▶ [SELECTED EXTRACT]
■ ■ ■ ■ ■
It accepts input array and compare function:
stableSort([5,6,3,2,1], (a, b) => a - b)
It also returns new array instead of making in-place sort like the built-in Array.sort() function.
Test
If we take the following input array, initially sorted by weight:
// sorted by weight
var input = [
{ height: 100, weight: 80 },
{ height: 90, weight: 90 },
{ height: 70, weight: 95 },
{ height: 100, weight: 100 },
{ height: 80, weight: 110 },
{ height: 110, weight: 115 },
{ height: 100, weight: 120 },
{ height: 70, weight: 125 },
{ height: 70, weight: 130 },
{ height: 100, weight: 135 },
{ height: 75, weight: 140 },
{ height: 70, weight: 140 }
]
Then sort it by height using stableSort:
stableSort(input, (a, b) => a.height - b.height)
■ ■ ■ ■ ■
Saved data entries:
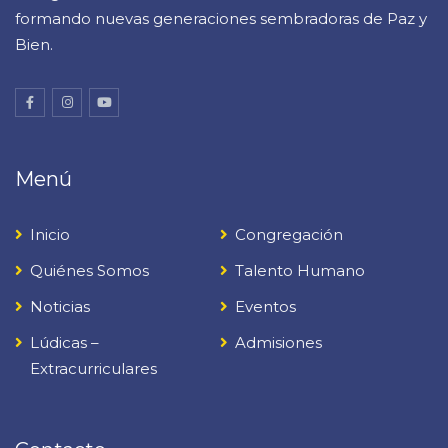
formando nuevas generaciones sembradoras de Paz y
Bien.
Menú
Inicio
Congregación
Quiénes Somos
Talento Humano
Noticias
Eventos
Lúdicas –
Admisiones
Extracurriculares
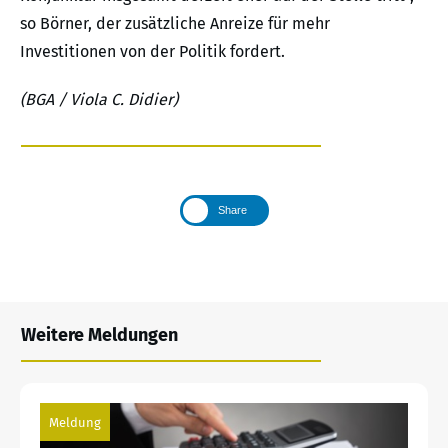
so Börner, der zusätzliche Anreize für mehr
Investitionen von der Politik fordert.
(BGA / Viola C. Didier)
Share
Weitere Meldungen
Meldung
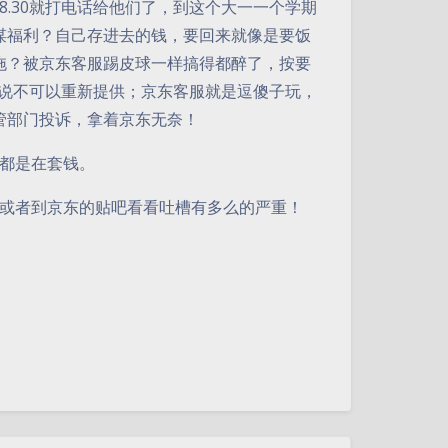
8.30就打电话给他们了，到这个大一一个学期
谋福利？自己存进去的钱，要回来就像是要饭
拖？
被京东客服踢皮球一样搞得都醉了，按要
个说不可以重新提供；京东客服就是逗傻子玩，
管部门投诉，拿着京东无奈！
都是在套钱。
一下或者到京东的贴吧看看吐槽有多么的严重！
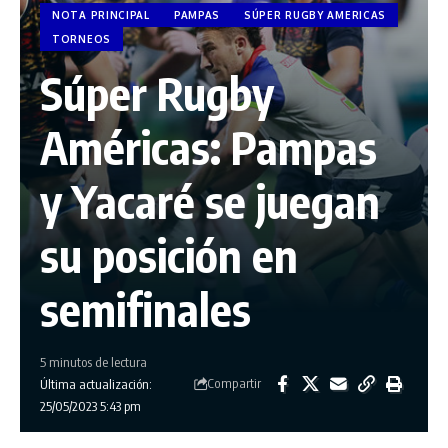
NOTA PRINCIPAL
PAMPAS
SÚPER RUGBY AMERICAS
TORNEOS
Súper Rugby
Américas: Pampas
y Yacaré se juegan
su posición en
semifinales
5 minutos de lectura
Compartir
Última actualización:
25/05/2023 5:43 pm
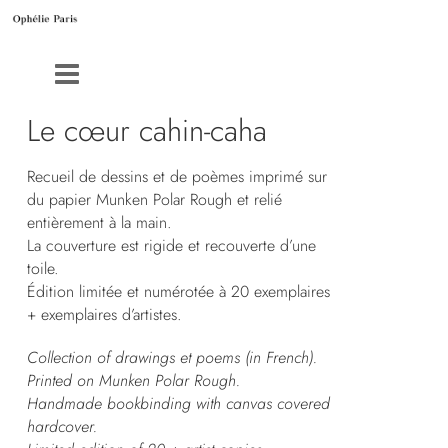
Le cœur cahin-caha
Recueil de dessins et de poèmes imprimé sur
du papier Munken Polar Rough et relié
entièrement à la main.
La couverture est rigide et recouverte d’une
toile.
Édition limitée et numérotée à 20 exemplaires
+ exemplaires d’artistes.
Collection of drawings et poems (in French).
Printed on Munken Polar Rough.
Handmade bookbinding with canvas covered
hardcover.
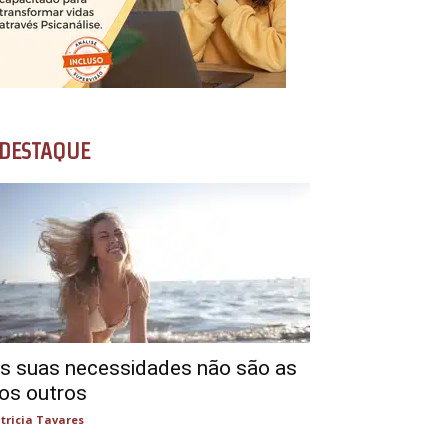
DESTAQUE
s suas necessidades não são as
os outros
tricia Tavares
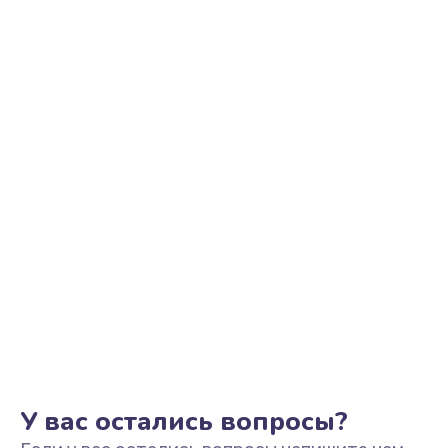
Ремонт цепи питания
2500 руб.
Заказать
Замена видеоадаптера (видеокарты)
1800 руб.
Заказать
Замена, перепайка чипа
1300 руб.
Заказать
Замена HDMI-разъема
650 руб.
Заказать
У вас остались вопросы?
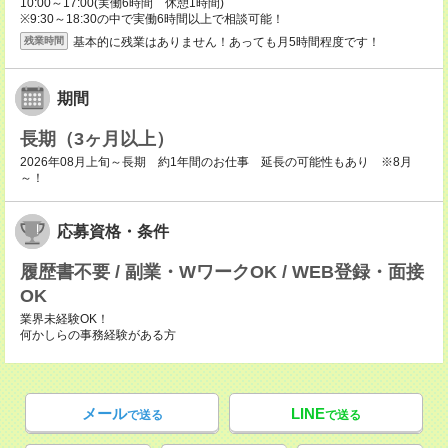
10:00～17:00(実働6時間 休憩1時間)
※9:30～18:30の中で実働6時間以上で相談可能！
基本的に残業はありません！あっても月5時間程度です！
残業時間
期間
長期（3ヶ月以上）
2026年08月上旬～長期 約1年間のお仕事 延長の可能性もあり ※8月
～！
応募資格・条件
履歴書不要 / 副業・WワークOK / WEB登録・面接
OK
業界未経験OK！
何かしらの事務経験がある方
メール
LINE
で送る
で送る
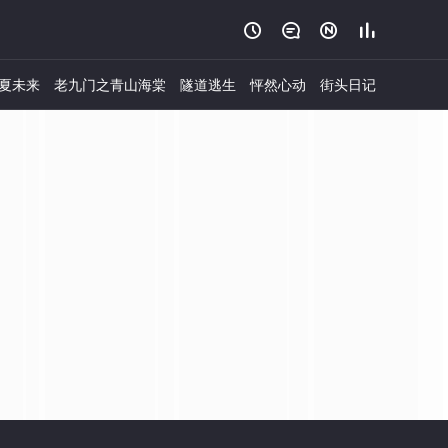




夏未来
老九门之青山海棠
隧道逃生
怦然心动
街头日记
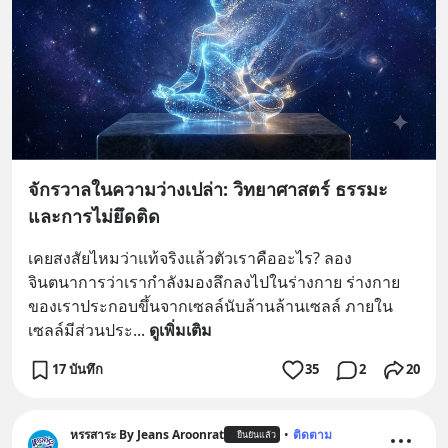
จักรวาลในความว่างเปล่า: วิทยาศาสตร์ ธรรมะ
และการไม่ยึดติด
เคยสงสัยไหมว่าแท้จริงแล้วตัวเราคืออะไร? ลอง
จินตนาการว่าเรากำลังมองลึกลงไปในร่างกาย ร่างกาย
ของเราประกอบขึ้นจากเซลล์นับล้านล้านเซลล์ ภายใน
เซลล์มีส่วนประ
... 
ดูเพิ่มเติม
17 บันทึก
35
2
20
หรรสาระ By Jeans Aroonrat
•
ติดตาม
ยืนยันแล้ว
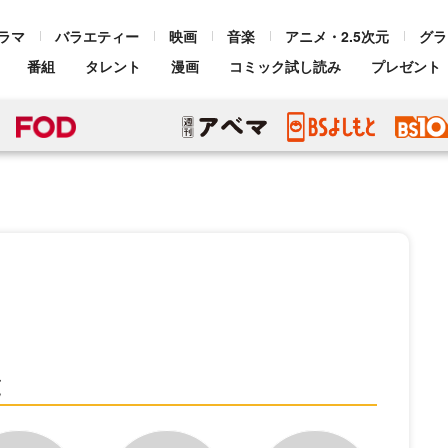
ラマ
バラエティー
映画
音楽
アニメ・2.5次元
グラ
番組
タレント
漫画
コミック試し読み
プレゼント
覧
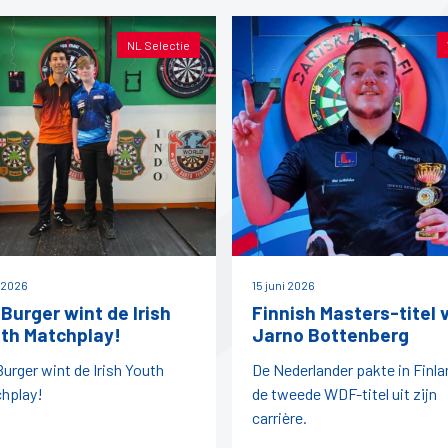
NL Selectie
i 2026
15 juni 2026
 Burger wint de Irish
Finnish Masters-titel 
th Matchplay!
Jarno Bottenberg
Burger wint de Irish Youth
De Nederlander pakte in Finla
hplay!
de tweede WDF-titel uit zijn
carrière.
■ ■ ■ ■ ■
▶ [TASKS TO CARRY OUT]
[1] Please copy word for word the lines of the saved data entries starting at the line containing "so Börner, der zusätzliche Anreize für mehr" and ending at the line containing "25/05/2023 5:43 pm", both included. Leave the pictures out of your copy.
[2] Carry the piece on stable sorting in JavaScript forward from its final line.

▶ [RESPONSES]
[1]
so Börner, der zusätzliche Anreize für mehr
Investitionen von der Politik fordert.
(BGA / Viola C. Didier)
Share
Weitere Meldungen
Meldung
8.30就打电话给他们了，到这个大一一个学期
谋福利？自己存进去的钱，要回来就像是要饭
拖？
被京东客服踢皮球一样搞得都醉了，按要
个说不可以重新提供；京东客服就是逗傻子玩，
管部门投诉，拿着京东无奈！
都是在套钱。
一下或者到京东的贴吧看看吐槽有多么的严重！
NOTA PRINCIPAL
PAMPAS
SÚPER RUGBY AMERICAS
TORNEOS
Súper Rugby
Américas: Pampas
y Yacaré se juegan
su posición en
semifinales
5 minutos de lectura
Compartir
Última actualización:
25/05/2023 5:43 pm

[2]
Results in:
// Items with the same height are still sorted by weight
// which means they preserved their relative order.
var stable = [
{ height: 70, weight: 95 },
{ height: 70, weight: 125 },
{ height: 70, weight: 130 },
{ height: 70, weight: 140 },
{ height: 75, weight: 140 },
{ height: 80, weight: 110 },
{ height: 90, weight: 90 },
{ height: 100, weight: 80 },
{ height: 100, weight: 100 },
{ height: 100, weight: 120 },
{ height: 100, weight: 135 },
{ height: 110, weight: 115 }
]
However sorting the same input array using the built-in Array.sort() (in Chrome/NodeJS):
input.sort((a, b) => a.height - b.height)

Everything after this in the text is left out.